>Almost £60,000 funding boost to improve the safety of maternity services

Almost £60,000 funding boost to improve the safety of maternity services

11 July 2017

Shropshire’s maternity service has been awarded almost £60,000 to deliver training to improve safety.

The Shrewsbury and Telford Hospital NHS Trust (SaTH) which runs the service was awarded £59,882 from Health Education England’s (HEE) Maternity Safety Training Fund.

Nationally more than £8million has been distributed to 136 NHS Trusts, including all 134 acute Trusts with maternity units.

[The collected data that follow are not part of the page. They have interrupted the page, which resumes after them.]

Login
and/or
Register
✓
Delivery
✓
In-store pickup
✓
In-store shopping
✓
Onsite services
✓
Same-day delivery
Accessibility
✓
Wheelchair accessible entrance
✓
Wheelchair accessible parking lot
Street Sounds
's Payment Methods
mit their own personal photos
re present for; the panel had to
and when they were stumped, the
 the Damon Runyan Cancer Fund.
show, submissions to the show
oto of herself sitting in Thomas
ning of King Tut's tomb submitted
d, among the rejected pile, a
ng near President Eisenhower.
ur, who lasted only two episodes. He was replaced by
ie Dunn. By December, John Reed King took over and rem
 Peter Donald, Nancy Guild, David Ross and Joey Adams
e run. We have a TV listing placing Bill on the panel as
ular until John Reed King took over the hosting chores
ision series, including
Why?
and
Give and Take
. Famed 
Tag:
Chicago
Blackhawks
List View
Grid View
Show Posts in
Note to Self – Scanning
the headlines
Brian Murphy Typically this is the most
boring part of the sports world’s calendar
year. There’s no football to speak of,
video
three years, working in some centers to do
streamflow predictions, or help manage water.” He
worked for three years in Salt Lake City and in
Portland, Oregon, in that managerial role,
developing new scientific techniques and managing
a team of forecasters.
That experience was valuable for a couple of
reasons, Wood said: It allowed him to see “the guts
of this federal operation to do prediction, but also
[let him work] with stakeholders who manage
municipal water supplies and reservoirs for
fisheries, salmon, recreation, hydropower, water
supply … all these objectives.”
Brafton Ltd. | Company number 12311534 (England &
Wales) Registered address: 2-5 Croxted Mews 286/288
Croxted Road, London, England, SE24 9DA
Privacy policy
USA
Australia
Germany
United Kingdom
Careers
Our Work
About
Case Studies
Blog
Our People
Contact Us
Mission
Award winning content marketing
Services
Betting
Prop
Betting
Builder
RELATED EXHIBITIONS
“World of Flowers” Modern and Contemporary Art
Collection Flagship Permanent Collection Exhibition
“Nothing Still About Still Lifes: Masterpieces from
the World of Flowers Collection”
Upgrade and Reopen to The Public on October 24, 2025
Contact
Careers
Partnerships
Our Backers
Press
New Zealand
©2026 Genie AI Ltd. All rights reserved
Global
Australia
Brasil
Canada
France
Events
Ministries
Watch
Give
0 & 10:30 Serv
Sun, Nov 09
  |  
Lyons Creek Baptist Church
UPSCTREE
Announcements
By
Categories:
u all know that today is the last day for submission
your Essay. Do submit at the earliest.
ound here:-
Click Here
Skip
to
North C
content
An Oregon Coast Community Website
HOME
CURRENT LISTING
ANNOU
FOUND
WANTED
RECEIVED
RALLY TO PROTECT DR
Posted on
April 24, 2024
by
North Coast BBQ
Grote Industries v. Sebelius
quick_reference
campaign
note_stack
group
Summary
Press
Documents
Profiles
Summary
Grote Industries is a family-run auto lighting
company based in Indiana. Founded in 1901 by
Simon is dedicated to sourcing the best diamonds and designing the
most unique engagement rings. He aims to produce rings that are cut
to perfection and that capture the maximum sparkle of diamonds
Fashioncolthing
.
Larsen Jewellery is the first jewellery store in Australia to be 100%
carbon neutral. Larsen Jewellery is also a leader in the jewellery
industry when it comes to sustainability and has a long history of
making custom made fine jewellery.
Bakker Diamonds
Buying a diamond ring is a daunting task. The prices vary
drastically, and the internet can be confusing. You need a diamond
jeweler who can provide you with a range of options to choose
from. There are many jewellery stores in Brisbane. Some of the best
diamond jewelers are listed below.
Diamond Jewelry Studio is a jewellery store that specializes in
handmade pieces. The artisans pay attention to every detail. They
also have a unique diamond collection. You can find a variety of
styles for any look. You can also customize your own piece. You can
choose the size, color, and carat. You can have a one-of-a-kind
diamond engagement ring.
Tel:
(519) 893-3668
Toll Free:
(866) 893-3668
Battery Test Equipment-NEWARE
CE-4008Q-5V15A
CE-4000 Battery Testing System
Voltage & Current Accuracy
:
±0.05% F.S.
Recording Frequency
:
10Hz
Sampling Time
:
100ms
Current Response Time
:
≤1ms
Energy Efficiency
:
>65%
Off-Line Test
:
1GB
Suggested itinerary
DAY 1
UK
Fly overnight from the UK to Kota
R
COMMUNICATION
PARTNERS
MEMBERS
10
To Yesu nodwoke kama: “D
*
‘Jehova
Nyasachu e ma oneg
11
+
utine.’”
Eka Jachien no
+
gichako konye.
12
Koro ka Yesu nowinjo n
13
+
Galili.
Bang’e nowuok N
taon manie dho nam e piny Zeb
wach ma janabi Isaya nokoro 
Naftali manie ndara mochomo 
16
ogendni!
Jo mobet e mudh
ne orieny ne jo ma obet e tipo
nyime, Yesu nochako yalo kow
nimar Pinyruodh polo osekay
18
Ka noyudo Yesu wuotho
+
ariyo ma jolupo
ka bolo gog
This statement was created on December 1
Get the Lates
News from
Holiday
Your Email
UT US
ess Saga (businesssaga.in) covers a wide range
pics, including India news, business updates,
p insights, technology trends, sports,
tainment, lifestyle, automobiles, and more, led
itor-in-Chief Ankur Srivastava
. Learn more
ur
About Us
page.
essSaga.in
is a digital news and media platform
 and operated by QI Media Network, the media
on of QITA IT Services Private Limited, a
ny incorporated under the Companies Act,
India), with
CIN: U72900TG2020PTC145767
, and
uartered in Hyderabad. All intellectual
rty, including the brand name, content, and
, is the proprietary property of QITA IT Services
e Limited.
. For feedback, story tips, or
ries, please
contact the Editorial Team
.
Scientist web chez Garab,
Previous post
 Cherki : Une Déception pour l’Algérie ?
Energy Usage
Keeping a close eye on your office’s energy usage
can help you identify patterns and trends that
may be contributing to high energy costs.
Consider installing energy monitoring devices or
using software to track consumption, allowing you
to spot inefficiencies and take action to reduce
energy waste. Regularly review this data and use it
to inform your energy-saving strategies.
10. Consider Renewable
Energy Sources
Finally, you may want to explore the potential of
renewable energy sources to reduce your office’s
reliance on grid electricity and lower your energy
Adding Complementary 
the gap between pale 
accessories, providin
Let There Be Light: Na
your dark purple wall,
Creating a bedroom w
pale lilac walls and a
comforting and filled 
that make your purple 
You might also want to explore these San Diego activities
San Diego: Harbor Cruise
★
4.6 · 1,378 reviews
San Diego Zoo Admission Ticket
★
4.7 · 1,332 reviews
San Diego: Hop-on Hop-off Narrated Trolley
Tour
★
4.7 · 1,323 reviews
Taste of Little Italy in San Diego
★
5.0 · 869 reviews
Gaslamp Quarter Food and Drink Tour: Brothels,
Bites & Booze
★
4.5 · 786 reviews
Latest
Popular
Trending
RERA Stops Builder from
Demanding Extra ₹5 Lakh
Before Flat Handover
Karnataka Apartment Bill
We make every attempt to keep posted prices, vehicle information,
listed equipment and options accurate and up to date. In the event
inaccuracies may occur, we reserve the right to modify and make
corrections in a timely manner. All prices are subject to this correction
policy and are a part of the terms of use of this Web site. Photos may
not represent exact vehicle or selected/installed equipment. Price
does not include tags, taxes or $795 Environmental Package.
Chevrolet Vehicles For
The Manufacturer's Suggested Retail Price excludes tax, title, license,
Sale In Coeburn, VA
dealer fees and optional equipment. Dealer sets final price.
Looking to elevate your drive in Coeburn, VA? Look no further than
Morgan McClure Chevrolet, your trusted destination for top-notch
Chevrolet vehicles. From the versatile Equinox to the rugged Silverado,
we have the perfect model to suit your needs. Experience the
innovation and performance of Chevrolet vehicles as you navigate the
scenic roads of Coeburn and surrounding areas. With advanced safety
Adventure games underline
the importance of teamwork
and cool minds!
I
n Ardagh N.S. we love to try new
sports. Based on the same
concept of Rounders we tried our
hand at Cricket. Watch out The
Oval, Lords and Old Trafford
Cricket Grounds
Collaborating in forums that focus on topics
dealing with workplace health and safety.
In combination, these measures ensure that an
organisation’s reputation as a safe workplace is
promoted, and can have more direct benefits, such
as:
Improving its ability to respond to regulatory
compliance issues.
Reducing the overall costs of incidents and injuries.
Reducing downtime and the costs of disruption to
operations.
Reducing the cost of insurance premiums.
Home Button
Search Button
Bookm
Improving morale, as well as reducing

Sarah Jamieson, Head of Midwifery at SaTH, said: “We’re delighted to have received such a generous proportion of this Safety Training Fund.  This will allow us to deliver more training that will focus on patient safety, team working and communication.

“This training fund will help us to continue to learn and improve, and to ensure that we enable our Maternity staff, who work tirelessly to provide the safest and kindest care, to do so with the best training available.” 

Lisa Bayliss-Pratt, Director of Nursing and Deputy Director of Education and Quality at HEE added: “The response from service providers and partners in applying to make maternity services safer through education and training has been excellent.

“I am delighted that the trust has been awarded an allocation from the fund to progress their training and safety improvements, helping to make maternity services safer for mothers and babies, and enhance their care experience.”

Nationally, the funding will allow Trusts to implement packages of multi-disciplinary training, focusing on the key patient safety improvement areas of maternity team leadership, multi-professional team working and communication, human factors training, fetal growth and monitoring, plus midwifery, obstetric and CTG skills and drills.

At SaTH, the funding will be used to:

  • Invest in a new intrapartum acuity tool, including training support and updates, which will enable the Trust to measure acuity and activity within the Delivery Suite at the Shropshire Women and Children’s Centre at PRH and in other areas.
  • Provide a birthing pool safety training study day for approximately 60 midwives.
  • Provide perinatal training for approximately 60 midwives and obstetricians.
  • Support around 38 Women’s Services Assistants (WSAs) through training in the recognition of sick postnatal and neonatal babies.
  • Invest in a maternal critical care course for a number of Midwives who work on the Delivery Suite in the Shropshire Women and Children’s Centre.
  • Provide Baby Lifeline training.
  • Invest in further updates for PROMPT (PRactical Obstetric Multi-Professional Training) 3, which is a multi-disciplinary course for midwives and doctors.
  • Invest in further leadership programmes for approximately 60 staff, including obstetricians, midwives and maternity support workers.
  • Invest further in ROBuST courses covering care during Caesarean Sections and forceps or ventouse delivery.

Training programmes are due to be completed by March 2018 and HEE will commission an independent evaluation to assess how NHS Trusts have improved quality and safety within maternity services and the wider impact for mothers and babies, families, and the maternity workforce.

Working with the national Maternity Transformation Programme partners, HEE is supporting the multi-professional training recommendations from the 2016 National Maternity Review report: ‘Better Births – Improving outcomes for maternity services in England’ and ensuring maternity safety education and training materials are available for maternity units across England.

HEE has committed to ensure that training supports a culture of continuous learning and improvement in safe services, with a focus on reducing the rates of stillbirths, neonatal and maternity deaths and other adverse outcomes such as sepsis and intrapartum brain injuries. This funding supports the ambition to make NHS maternity services among the safest in the world and reduce the number of stillbirths, neonatal deaths, maternal deaths and brain injuries that occur during or soon after birth by 20% by 2020 and by 50% by 2030.